Following months of breathless tech bro fanfiction and sci-fi guerrilla marketing, Anthropic finally publicly released its latest model Fable 5, which the company says is a version of Mythos with certain cybersecurity and ethical guardrails. Despite the shackling, the model appears to outperform basically everything.
At the same time, prominent OpenAI researcher Noam Brown published a thought-provoking piece arguing that we don’t actually know the capability limits of the current frontier models because it’s effectively too expensive to measure properly over sufficiently long time horizons, suggesting the ceiling on scaling laws may remain very far out.
Alongside the Fable release, Anthropic CEO Dario Amodei – who has deep ties to the Effective Altruism movement, which readers may recall was made famous by none other than Sam Bankman-Fried – published a new essay arguing for various EA-tinged social interventions to offset the assumed impact of AI, including extensive unemployment and underemployment insurance, as well as long-term economic support programs.
Right or wrong, this strain of proposal appears to have gained significant steam in many prominent circles, which longtime readers may recognize as the sound of the dormant printer trying to rev back up.
These kinds of proposals will need to confront the stark reality of the US’s existing base of liabilities, which was highlighted again this week by the Social Security administration’s announcement that it will now hit a shortfall by 2032, one year earlier than previously expected (intrepid observers may note that this estimated date gets one year closer with each passing year, which doesn’t paint a great picture for 2029).

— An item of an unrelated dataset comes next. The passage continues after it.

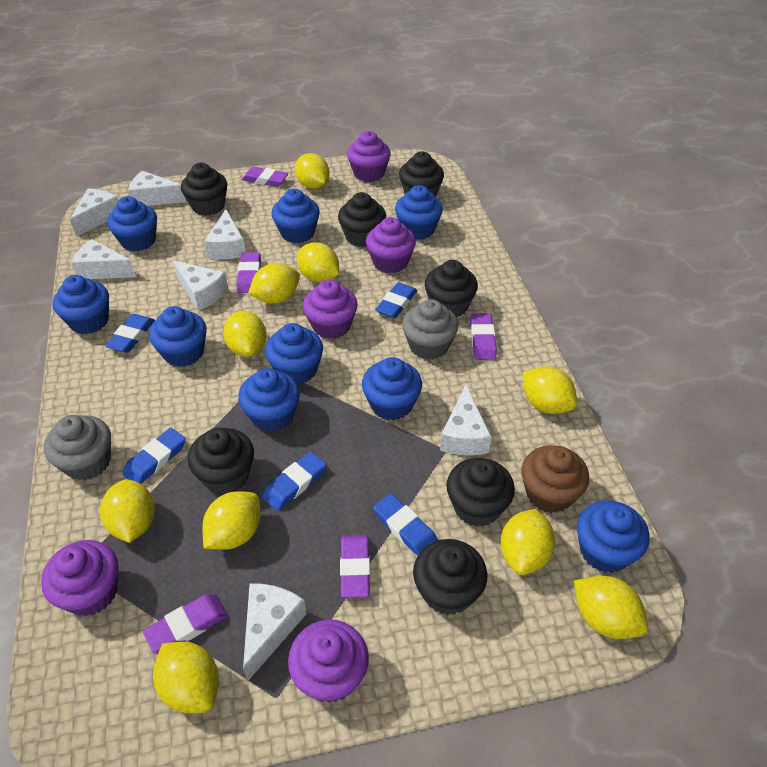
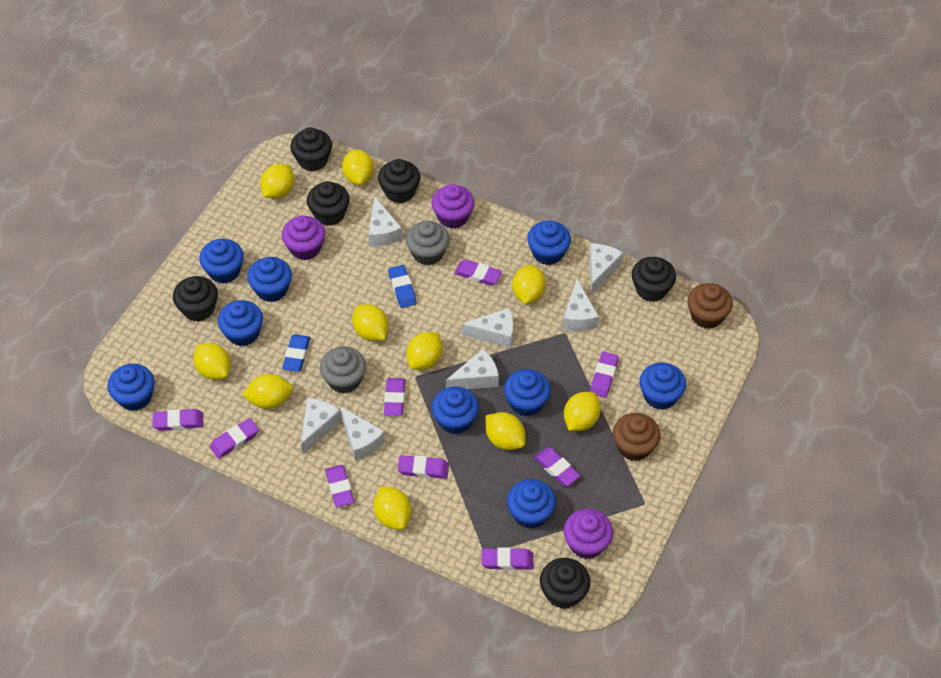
black cupcake: [181,163,227,216] [188,428,254,494] [338,192,386,247] [399,151,444,197] [413,539,487,615] [425,260,478,317] [446,458,515,527] = 7 -> [173,276,218,322] [290,127,332,171] [307,181,350,226] [378,159,420,203] [540,558,590,609] [632,257,676,302] = 6
blue eraser: [105,314,155,353] [122,428,186,484] [262,452,326,511] [373,493,438,556] [375,282,417,318] = 5 -> [282,335,310,372] [388,265,417,308] = 2
brown cupcake: [521,445,589,513] = 1 -> [613,413,661,461] [688,283,733,329] = 2
purple cupcake: [41,540,119,616] [288,619,369,703] [303,279,358,339] [347,131,391,182] [366,217,416,273] = 5 -> [282,216,325,260] [432,184,474,229] [564,509,613,559] = 3
purple eraser: [143,594,228,654] [236,252,261,293] [242,167,288,187] [340,535,370,598] [470,313,497,360] = 5 -> [153,409,203,431] [210,418,259,459] [325,465,354,507] [384,378,405,416] [398,455,449,479] [454,259,502,286] [482,547,533,570] [534,447,581,486] [590,352,619,398] = 9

Either way, Anthropic pulled access to the models just a few days later following a request from the Commerce Department on the back of reports that some users had been able to jailbreak Mythos. We’ll let readers decide how much of this is legitimate concern vs. a ploy to pave the way for stricter control of frontier models to limit distillation and build leverage (as another prominent Effective Altruist once said: if you’re good at something, never do it for free).
After another massive puke last week, bitcoin remained rangebound in the low $60,000 range all week as ETFs have continued to see consistent outflows, bringing cumulative ETF net flows to July 2025 levels.

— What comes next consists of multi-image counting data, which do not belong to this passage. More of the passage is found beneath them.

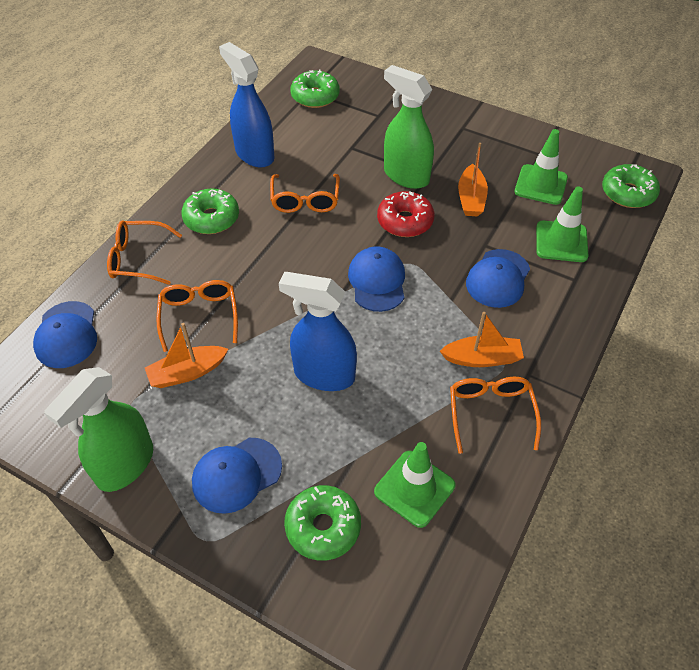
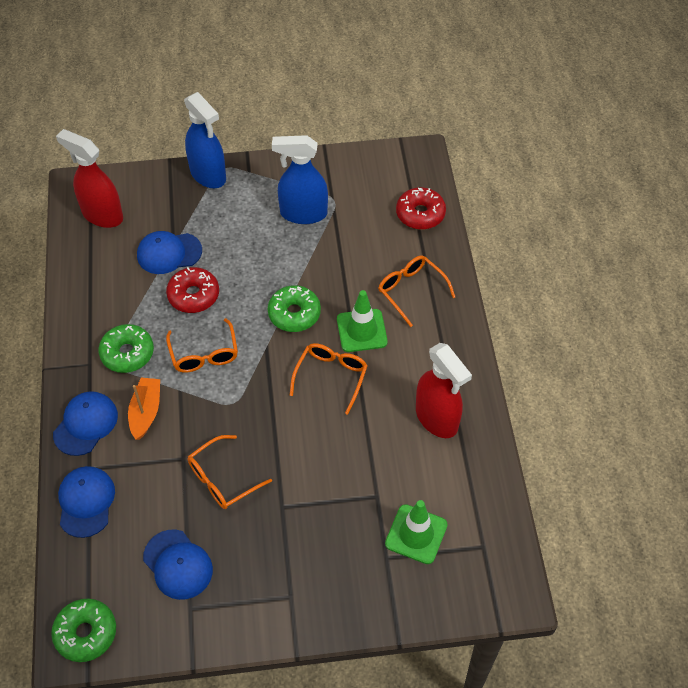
green donut: [181,189,239,234] [284,485,361,561] [290,69,339,108] [602,164,660,208] = 4 -> [51,599,116,662] [99,324,154,373] [268,285,321,332] = 3
green spray bottle: [44,367,153,492] [384,65,434,189] = 2 -> none = 0
green traffic cone: [374,442,455,528] [514,129,568,205] [536,186,588,262] = 3 -> [337,290,388,352] [385,500,447,564] = 2
orange boat: [145,323,228,388] [440,312,524,367] [458,143,488,216] = 3 -> [128,377,160,440] = 1
red donut: [377,191,434,237] = 1 -> [166,267,219,313] [396,187,446,230] = 2
red spray bottle: none = 0 -> [56,129,123,228] [416,343,472,438] = 2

That said, BlackRock filed an 8A form for its upcoming bitcoin income ETF, pointing to a likely launch within the next week.
Regulatory Update
US Senator and longtime bitcoin advocate Cynthia Lummis – who will not seek re-election this fall – reiterated her support for a strategic bitcoin reserve, noting that the US should be accumulating bitcoin “loudly, by law.”
Noteworthy
Bitcoin startup Second launched Bark, its implementation of the Ark protocol, on mainnet this week, potentially adding another pathway for improving self-custodial bitcoin payments UX. The implementation quickly saw its first major potential application in the form of a simple proof of reserves scheme for Cashu ecash mints.
FTX Founder Sam Bankman-Fried, currently serving a 25 year sentence for fraud and Various Ponzi Activities, officially applied for a pardon from the Trump Administration. Tinfoil hat enthusiasts may want to keep tabs on this one.